### Instructions to follow
List every person named in the news text about tapeworm cysts in the brain, further down.

### Selected extract
>>
Dr. Jordan Amadio ruled out a tumor, and soon realized the mass was “pretty big” tapeworm larvae cyst.
The parasite had apparently been living and slowly growing in the 40-year-old’s brain for about 10 years.
"We did get to him just in time," Amadio told CNN. Moctezuma is expected to make a full recovery.
Neurocysticercosis, when larval cysts develop in the brain, can be fatal. Last year, an 18-year-old in India was taken to the hospital after complaining of pain and seizures.
» Teen dies after tapeworm infection leads to brain damage
An MRI of the teen's head "showed numerous well-defined cystic lesions throughout the cerebral cortex … and the brain stem and cerebellum … that were consistent with neurocysticercosis," Dr. Nishanth Dev and S. Zafar Abbas wrote in their case study for the New England Journal of Medicine.
Just two weeks after arriving at the hospital, the teen died.
<<
### Collected data entries
>>
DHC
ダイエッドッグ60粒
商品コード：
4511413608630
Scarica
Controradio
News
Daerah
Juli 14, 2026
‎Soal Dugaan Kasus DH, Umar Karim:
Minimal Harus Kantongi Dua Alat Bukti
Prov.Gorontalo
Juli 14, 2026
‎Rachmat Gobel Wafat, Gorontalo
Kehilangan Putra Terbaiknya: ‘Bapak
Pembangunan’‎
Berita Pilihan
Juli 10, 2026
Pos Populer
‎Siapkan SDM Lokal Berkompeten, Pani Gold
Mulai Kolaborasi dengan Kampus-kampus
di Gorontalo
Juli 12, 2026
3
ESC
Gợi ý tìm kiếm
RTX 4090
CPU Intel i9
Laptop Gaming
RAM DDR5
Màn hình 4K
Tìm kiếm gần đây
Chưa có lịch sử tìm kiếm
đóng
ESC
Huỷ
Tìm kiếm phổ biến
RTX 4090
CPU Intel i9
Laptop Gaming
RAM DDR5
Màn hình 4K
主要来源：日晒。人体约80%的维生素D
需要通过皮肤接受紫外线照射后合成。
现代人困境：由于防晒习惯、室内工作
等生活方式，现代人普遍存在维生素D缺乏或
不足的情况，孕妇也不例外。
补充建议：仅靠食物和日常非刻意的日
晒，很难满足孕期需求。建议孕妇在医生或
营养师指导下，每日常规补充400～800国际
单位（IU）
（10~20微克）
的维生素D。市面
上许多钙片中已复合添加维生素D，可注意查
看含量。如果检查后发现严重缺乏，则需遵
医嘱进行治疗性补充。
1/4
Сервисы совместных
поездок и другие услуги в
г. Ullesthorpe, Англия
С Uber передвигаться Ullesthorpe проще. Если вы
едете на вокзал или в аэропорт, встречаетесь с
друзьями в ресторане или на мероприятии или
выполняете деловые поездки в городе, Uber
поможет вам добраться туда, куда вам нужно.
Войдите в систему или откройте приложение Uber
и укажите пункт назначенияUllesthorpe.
<<
### Result of the exercise
- Jordan Amadio
- Moctezuma
- Nishanth Dev
- S. Zafar Abbas